*ACTIVITIES:*
1) Duplicate the passage of the Inauguration Day essay between "Worst Fears Fail" and "of the Mall.", inclusive.
2) In the Inauguration Day essay, how far did the writer plan to ride a bicycle to reach the inauguration, and from where?
3) Continue the Inauguration Day essay from its last sentence.

*EXCERPT TO READ:*
━━━━━━━━━━━━━━━━━━━━

Worst Fears Fail to Materialize
While I was looking forward to Inauguration Day, I was also uneasily anticipating the onslaught of millions of out-of-town visitors. Since I live close to a Metro station, I was sure my neighborhood was going to be total chaos.
I prepared for the four-day weekend like an experienced disaster-seeker, standing in line with the masses at REI to buy extra pairs of long underwear, ski caps and hand warmers, and memorizing maps of the Mall.
But every time I got in my car to run another quick errand, the possibility of a flotilla of cars from New Jersey and Connecticut snatching up every single parking spot in my neighborhood while I was gone made me speed anxiously home.
I consulted with friends and compared plans on how to get downtown, what time to leave and precisely which two-foot square on the Mall to claim as my very own Inaugural Viewing Area.
After envisioning myself caught in a malfunctioning Metrorail car and trapped in a dark tunnel with several hundred strangers, I decided the best way to get to the inauguration would be to ride my bicycle the 13 miles from Wheaton.
I woke up early on Inauguration Day, eager to see the drama swarming through my neighborhood. But the only chaos happening on my block was me, trying to squeeze into four pairs of pants. I was wearing two pairs of polypropylene long underwear, fleece pajama bottoms and a pair of lined wind pants. I was generating enough static electricity just walking around my bedroom that I'm surprised I didn't catch fire.

━━━━━━━━━━━━━━━━━━━━

*DATA:*
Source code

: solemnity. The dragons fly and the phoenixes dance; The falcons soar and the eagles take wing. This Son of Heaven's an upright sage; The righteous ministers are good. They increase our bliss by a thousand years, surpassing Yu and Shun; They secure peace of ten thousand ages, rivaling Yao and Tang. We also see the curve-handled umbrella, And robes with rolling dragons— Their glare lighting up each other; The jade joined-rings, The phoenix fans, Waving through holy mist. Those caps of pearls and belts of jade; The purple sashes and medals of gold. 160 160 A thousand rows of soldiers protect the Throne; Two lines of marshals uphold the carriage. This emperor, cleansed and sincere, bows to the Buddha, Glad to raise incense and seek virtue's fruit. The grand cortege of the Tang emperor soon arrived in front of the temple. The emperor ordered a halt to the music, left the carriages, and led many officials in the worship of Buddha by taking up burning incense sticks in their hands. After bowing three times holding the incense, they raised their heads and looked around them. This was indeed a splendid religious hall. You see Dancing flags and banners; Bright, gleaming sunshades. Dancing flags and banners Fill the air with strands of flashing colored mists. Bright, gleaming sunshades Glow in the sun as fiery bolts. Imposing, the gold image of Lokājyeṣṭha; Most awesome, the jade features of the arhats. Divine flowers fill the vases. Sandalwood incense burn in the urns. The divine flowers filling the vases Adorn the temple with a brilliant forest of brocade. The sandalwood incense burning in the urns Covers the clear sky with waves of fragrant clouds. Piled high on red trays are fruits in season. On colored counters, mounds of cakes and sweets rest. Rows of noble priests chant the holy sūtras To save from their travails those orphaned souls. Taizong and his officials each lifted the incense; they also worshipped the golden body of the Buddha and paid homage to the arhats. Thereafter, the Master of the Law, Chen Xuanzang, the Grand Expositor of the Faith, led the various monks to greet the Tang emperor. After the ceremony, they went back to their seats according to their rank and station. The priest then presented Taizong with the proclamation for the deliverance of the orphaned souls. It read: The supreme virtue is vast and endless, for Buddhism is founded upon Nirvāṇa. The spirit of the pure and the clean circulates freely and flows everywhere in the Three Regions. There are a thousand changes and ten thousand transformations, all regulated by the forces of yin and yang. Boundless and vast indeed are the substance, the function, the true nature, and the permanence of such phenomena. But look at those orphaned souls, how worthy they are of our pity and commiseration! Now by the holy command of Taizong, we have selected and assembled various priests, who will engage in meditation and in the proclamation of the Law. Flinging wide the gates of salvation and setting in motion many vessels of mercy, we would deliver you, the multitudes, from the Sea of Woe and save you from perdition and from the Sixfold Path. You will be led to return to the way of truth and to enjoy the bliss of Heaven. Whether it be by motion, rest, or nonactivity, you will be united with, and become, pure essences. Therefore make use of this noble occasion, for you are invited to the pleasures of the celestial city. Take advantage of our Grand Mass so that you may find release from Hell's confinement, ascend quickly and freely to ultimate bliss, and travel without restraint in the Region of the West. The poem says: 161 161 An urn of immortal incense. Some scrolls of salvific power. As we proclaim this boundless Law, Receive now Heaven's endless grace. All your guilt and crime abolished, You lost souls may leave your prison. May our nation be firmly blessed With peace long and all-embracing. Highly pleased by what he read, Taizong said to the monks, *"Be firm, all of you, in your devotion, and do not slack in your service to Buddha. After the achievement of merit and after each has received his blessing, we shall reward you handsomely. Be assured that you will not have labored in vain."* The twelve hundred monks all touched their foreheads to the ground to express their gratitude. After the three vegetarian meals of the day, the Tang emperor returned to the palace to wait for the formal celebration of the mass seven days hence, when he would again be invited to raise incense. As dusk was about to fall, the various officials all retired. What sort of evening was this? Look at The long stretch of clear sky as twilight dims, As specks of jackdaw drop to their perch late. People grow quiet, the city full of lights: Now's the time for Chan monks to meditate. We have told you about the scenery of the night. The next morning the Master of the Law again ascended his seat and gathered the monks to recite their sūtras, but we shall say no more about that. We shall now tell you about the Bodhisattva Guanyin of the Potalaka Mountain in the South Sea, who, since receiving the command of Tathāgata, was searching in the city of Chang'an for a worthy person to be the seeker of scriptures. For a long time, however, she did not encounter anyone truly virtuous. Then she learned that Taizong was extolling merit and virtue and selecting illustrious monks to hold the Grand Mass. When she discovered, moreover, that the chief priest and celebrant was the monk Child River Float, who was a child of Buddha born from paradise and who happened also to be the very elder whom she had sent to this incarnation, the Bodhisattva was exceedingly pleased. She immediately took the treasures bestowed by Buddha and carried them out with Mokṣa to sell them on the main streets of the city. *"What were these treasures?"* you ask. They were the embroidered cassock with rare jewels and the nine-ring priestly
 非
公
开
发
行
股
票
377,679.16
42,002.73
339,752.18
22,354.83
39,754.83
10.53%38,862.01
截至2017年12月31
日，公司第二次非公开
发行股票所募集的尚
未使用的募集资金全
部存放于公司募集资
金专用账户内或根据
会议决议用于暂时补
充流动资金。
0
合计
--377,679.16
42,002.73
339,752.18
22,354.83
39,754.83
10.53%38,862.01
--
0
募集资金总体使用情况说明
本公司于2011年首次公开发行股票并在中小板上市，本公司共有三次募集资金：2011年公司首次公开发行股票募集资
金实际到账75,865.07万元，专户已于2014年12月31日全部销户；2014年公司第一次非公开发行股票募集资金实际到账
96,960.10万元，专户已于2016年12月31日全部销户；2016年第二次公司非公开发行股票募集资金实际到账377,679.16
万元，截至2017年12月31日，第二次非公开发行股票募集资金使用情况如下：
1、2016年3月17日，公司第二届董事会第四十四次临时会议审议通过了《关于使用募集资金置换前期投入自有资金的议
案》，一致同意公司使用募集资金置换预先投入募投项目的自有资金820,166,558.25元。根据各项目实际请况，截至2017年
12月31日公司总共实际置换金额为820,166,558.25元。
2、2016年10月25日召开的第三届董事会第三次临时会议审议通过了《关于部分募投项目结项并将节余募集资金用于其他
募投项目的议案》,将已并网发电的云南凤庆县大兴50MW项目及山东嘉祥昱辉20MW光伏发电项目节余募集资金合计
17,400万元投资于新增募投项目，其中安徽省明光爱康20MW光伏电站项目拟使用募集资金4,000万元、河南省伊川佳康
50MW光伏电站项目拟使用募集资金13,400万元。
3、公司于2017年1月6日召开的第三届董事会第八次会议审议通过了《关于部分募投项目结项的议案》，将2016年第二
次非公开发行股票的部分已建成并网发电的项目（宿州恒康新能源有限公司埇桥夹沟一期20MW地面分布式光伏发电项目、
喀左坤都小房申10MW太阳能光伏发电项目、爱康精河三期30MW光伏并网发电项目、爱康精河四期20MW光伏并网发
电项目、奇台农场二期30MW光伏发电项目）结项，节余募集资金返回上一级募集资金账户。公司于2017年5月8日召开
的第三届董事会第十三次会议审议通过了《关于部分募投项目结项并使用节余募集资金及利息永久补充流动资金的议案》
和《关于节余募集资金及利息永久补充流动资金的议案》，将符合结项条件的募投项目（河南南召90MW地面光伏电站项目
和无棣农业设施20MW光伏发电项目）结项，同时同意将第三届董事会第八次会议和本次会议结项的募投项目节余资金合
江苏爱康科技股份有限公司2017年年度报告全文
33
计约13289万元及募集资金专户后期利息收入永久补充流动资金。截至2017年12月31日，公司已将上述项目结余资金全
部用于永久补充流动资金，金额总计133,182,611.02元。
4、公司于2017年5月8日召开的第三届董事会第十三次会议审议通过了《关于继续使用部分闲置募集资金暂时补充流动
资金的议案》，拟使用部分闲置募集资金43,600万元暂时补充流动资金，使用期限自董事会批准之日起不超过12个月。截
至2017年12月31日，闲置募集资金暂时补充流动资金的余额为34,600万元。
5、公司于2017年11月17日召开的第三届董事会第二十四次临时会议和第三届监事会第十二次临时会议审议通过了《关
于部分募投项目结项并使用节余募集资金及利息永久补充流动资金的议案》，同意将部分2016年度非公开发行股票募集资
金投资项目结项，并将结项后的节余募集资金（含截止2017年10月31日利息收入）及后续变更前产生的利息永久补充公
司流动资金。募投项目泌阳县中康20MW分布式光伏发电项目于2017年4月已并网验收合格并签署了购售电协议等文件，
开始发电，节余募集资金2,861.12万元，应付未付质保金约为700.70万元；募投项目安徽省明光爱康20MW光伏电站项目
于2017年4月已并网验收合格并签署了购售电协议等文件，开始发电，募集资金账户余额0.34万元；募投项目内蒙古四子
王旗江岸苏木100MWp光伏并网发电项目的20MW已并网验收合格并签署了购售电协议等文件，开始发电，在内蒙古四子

━━━━━━━━━━━━━━━━━━━━

*ANSWER LIST:*
1)
Worst Fears Fail to Materialize
While I was looking forward to Inauguration Day, I was also uneasily anticipating the onslaught of millions of out-of-town visitors. Since I live close to a Metro station, I was sure my neighborhood was going to be total chaos.
I prepared for the four-day weekend like an experienced disaster-seeker, standing in line with the masses at REI to buy extra pairs of long underwear, ski caps and hand warmers, and memorizing maps of the Mall.

2) 13 miles, from Wheaton.

3)
I had at least eight layers on top and resembled an inflatable snowman. I could have put the extra clothes in a backpack, but in this new, post-9/11 era, I didn't want to give up a good bag (and possibly a nail clipper) to some dour-faced security guard at a checkpoint.
My girlfriend Ashley, who on my advice was also wearing four pairs of pants, and I got unsteadily on our bicycles and teetered down the street. My plan was to ride slowly enough to prevent sweating, but after the first hill, sweat was running down my back in steady rivulets.
Ashley began to question the wisdom of my plan.
She wanted to lock up the bikes and catch a bus.
There were dozens of half-empty Metrobuses zooming past us on 16th Street, but I was still anticipating the worst.
With the exception of the buses, 16th Street was a total wasteland. You could walk across it with your eyes closed and not get hit.
I've read all the horror stories since of people who were unable to battle through the crowds to get to their ticketed Inaugural Viewing Area. Of people who broke into their savings accounts for expensive ball gowns and hotel rooms, only to find out at the door that their ball had been canceled. But I, the Master of Disaster, had no such problems.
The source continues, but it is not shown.